Thomas Hobbes and the Politics of Natural Philosophy
Title | Thomas Hobbes and the Politics of Natural Philosophy PDF eBook |
Author | Stephen J. Finn |
Publisher | A&C Black |
Pages | 206 |
Release | 2004-06-04 |
Genre | Philosophy |
ISBN | 1847143318 |
In 1625, Charles I inherited not only his father's crown, but also his desire to run the country without interference from Parliament. But many members of Parliament opposed the King on issues of taxation, religion and the royal prerogative. It was in this historical context that Hobbes presented a political philosophy that, at least in his opinion, achieved the status of a science, in a nation that was 'boiling hot with questions concerning the rights of dominion and the obedience due from subjects'. In this important new book, Stephen J. Finn argues that, contrary to the traditional interpretation, Hobbes's political views influence his theoretical and natural philosophy and not the other way about. Such an interpretation, it is argued, provides a better appreciation of Hobbes's writings, both philosophical and political.
Theory and Practice in Aristotle's Natural Science
Title | Theory and Practice in Aristotle's Natural Science PDF eBook |
Author | David Ebrey |
Publisher | Cambridge University Press |
Pages | 271 |
Release | 2015-06-11 |
Genre | History |
ISBN | 110705513X |
This collection of groundbreaking new essays show how Aristotle's natural science illuminates fundamental topics in his philosophy.
Politics of Nature
Title | Politics of Nature PDF eBook |
Author | Bruno Latour |
Publisher | Harvard University Press |
Pages | 320 |
Release | 2009-07-01 |
Genre | Philosophy |
ISBN | 0674039963 |
A major work by one of the more innovative thinkers of our time, Politics of Nature does nothing less than establish the conceptual context for political ecology—transplanting the terms of ecology into more fertile philosophical soil than its proponents have thus far envisioned.
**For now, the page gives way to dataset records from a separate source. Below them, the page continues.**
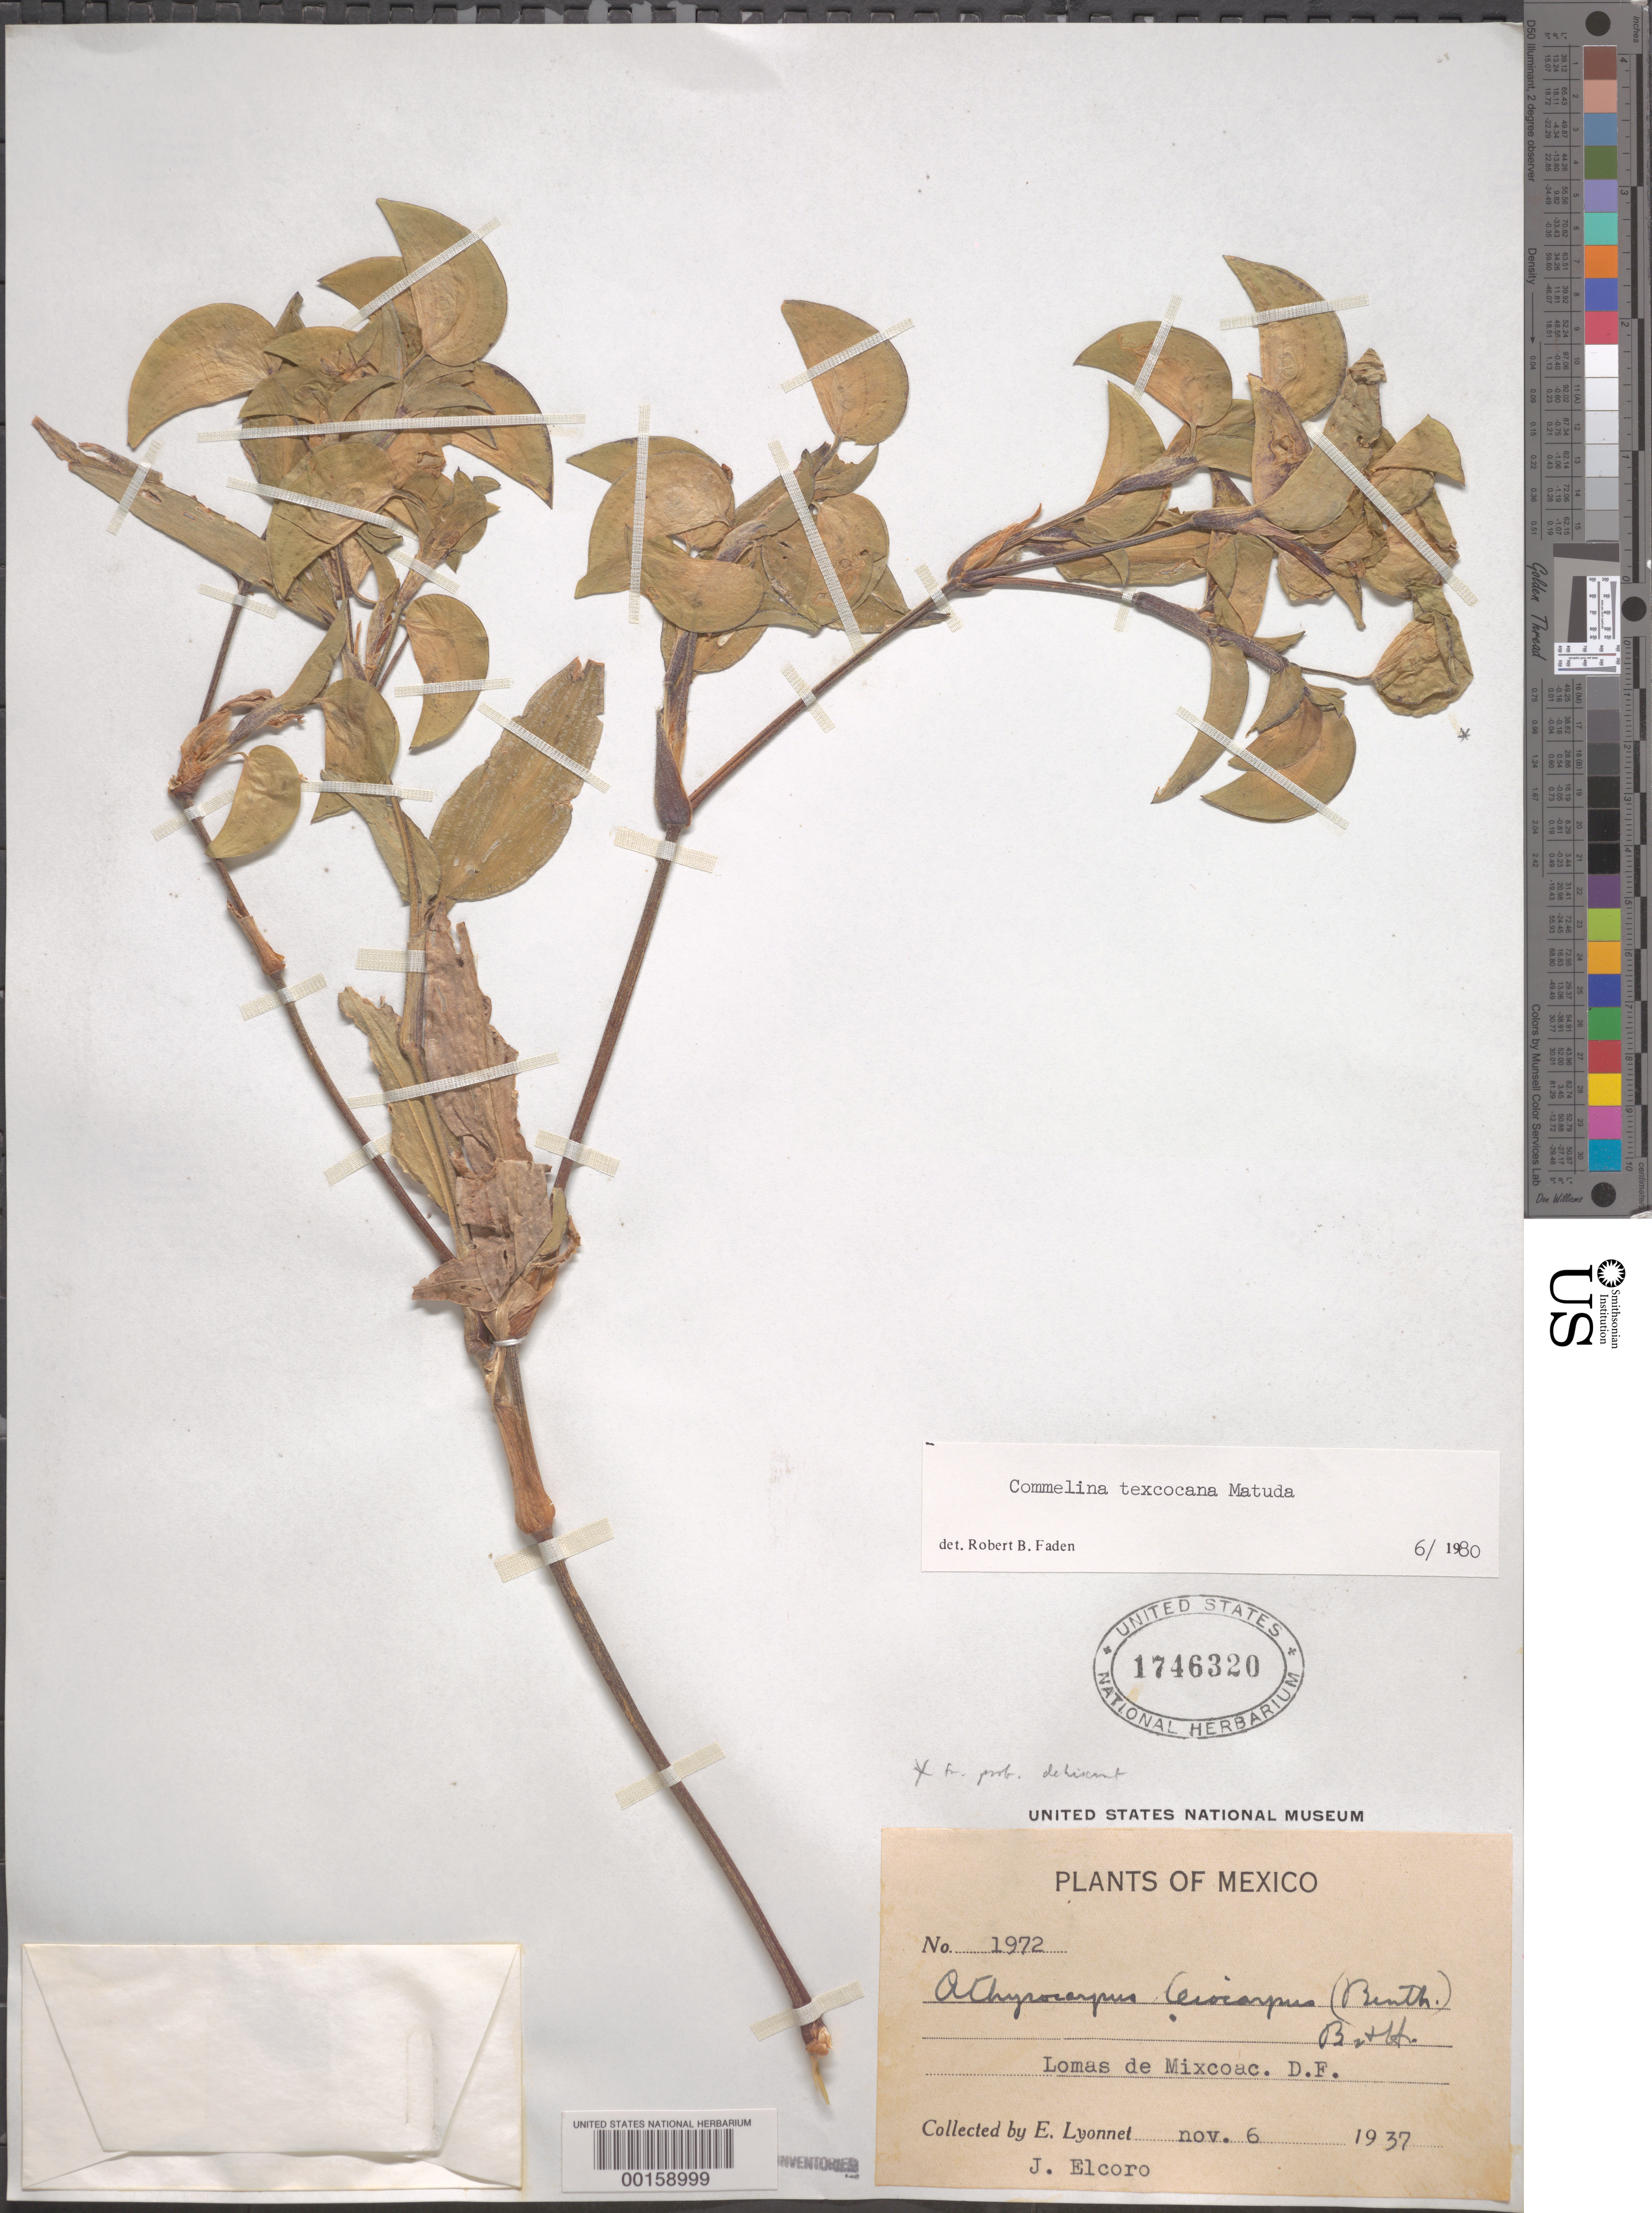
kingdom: Plantae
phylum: Tracheophyta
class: Liliopsida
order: Commelinales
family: Commelinaceae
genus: Commelina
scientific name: Commelina texcocana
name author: Matuda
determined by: Faden, Robert B., (US), Smithsonian Institution - National Museum of Natural History (UNITED STATES)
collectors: Bro. E. Lyonnet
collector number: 1972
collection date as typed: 06 Nov 1937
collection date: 1937-11-06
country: Mexico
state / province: Distrito Federal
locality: Lomas de Mixcoac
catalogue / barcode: US 1746320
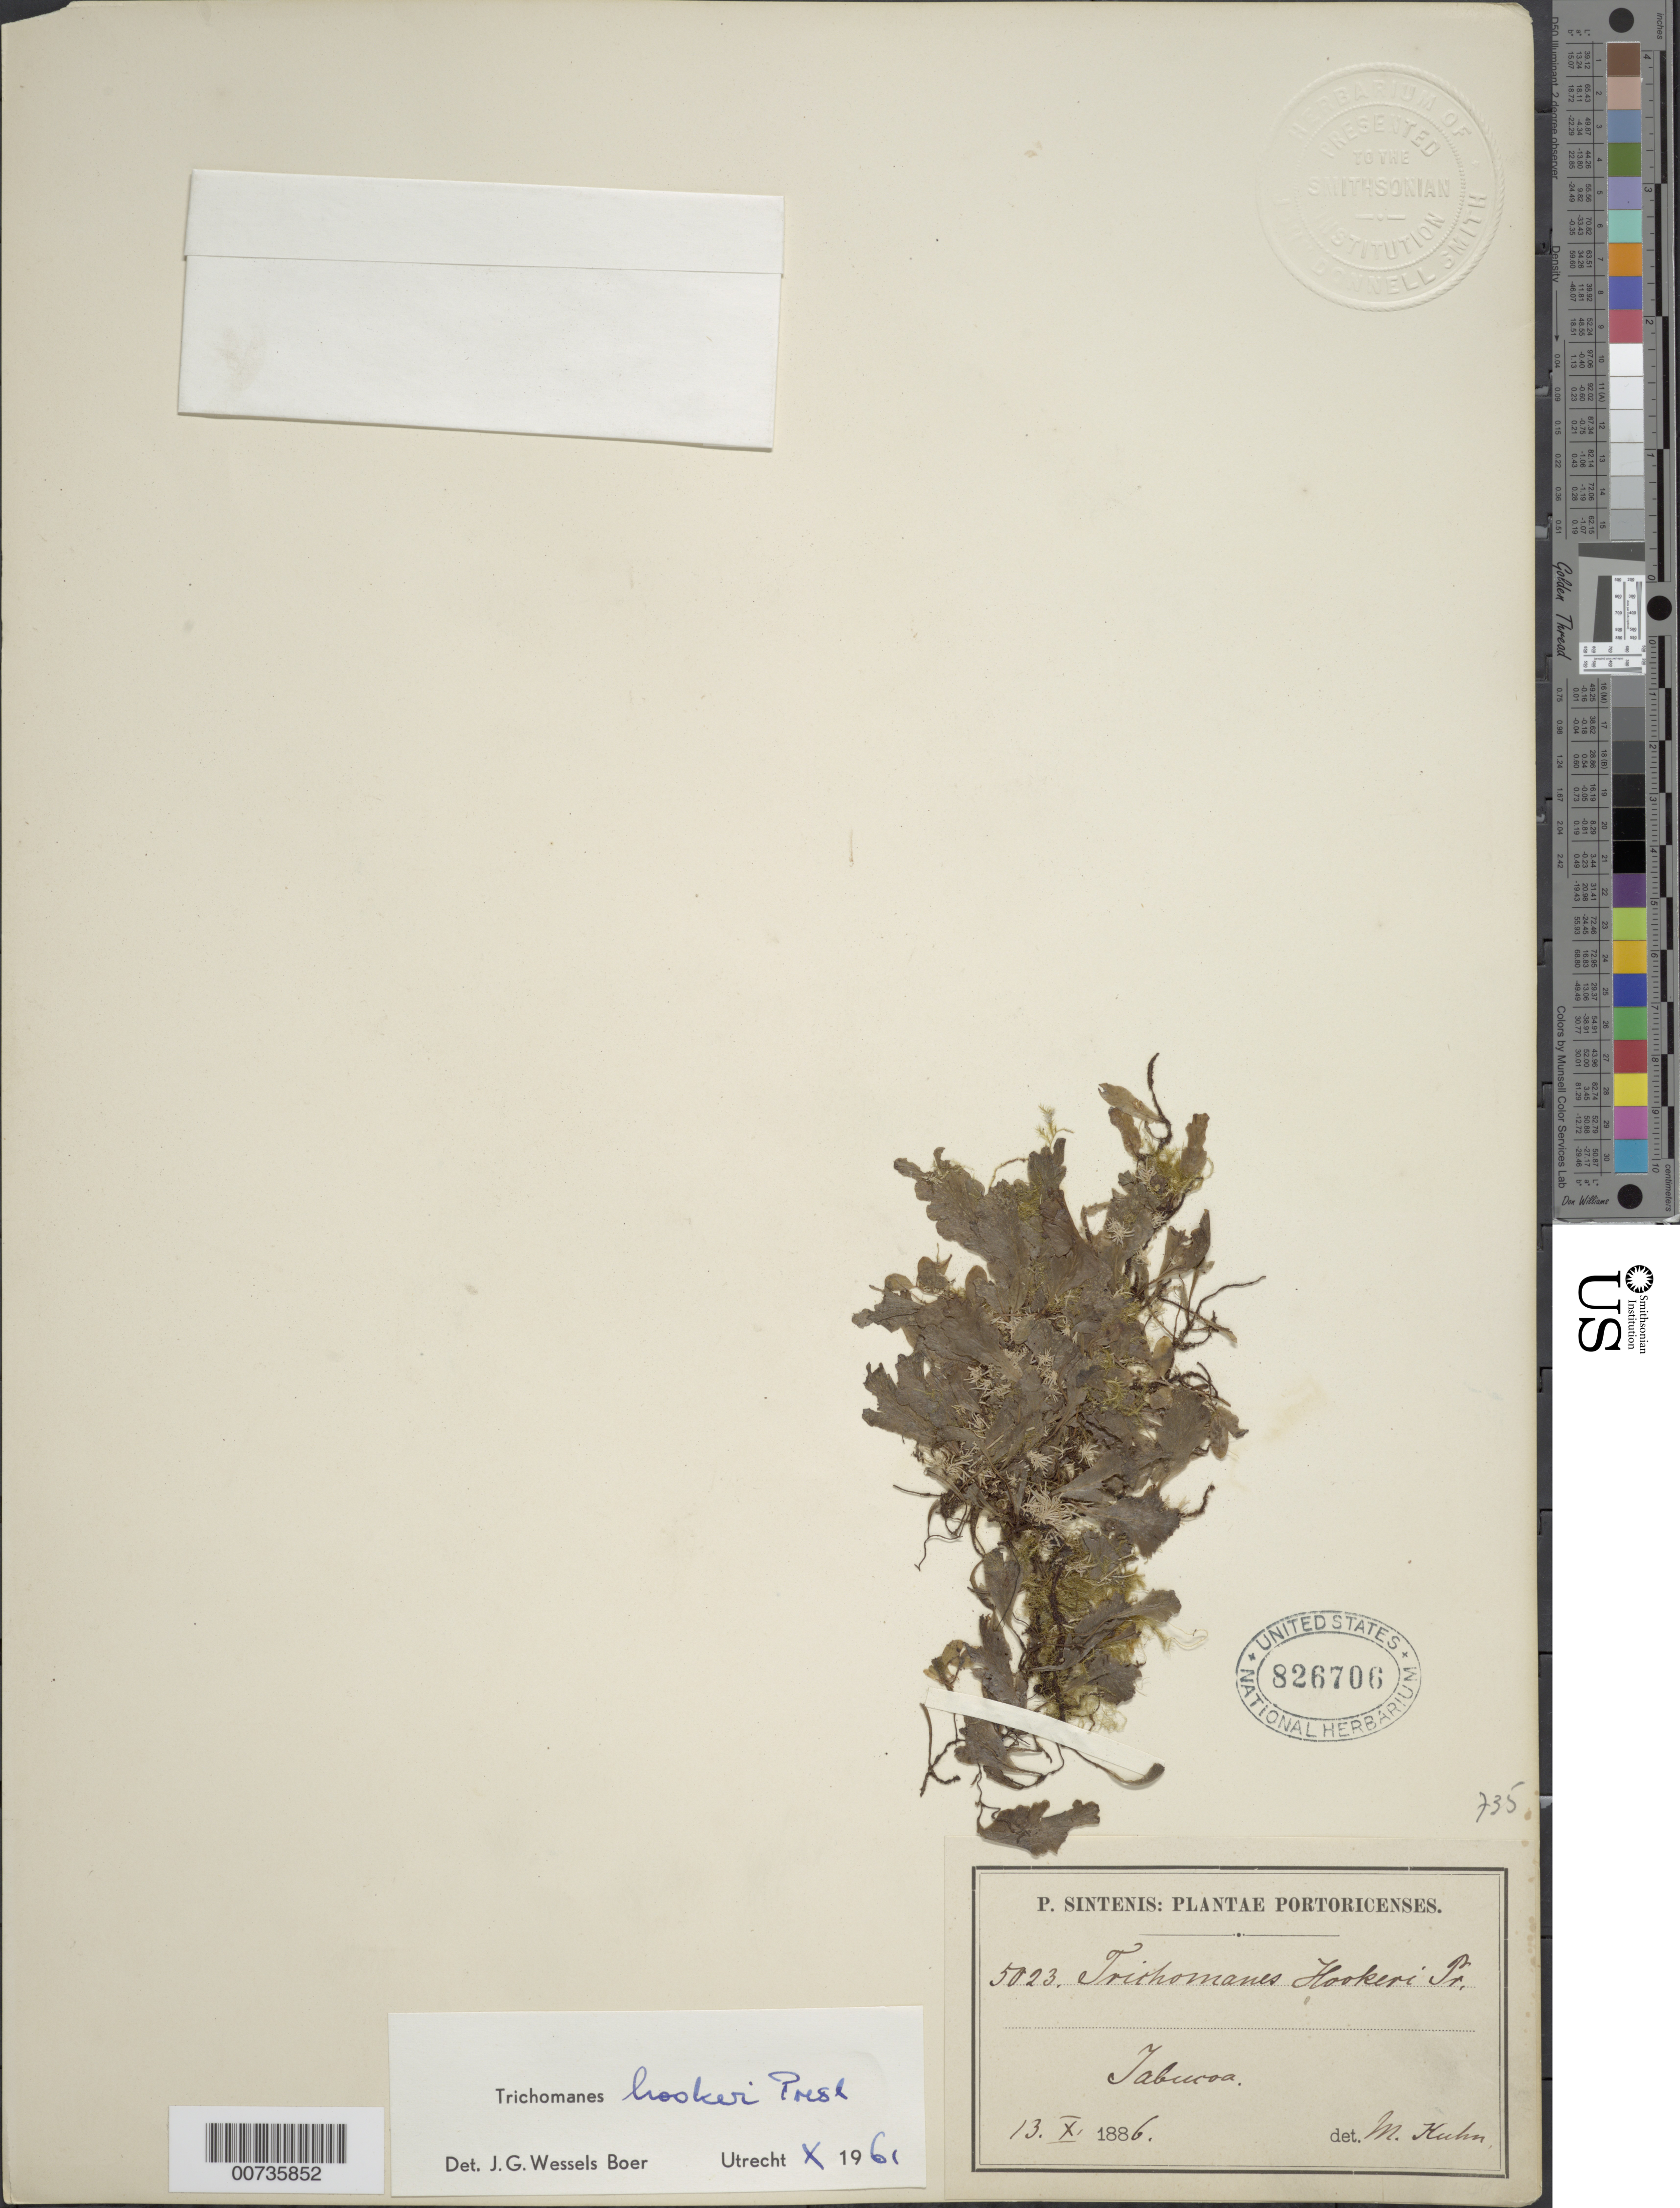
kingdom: Plantae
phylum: Tracheophyta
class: Polypodiopsida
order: Hymenophyllales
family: Hymenophyllaceae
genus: Didymoglossum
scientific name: Didymoglossum hookeri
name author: C. Presl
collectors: P. Sintenis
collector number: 5023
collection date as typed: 13 Oct 1886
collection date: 1886-10-13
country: Puerto Rico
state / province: Yabucoa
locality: Yabucoa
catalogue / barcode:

Bruno Latour announces his project dramatically: “Political ecology has nothing whatsoever to do with nature, this jumble of Greek philosophy, French Cartesianism and American parks.” Nature, he asserts, far from being an obvious domain of reality, is a way of assembling political order without due process. Thus, his book proposes an end to the old dichotomy between nature and society—and the constitution, in its place, of a collective, a community incorporating humans and nonhumans and building on the experiences of the sciences as they are actually practiced. In a critique of the distinction between fact and value, Latour suggests a redescription of the type of political philosophy implicated in such a “commonsense” division—which here reveals itself as distinctly uncommonsensical and in fact fatal to democracy and to a healthy development of the sciences. Moving beyond the modernist institutions of “mononaturalism” and “multiculturalism,” Latour develops the idea of “multinaturalism,” a complex collectivity determined not by outside experts claiming absolute reason but by “diplomats” who are flexible and open to experimentation.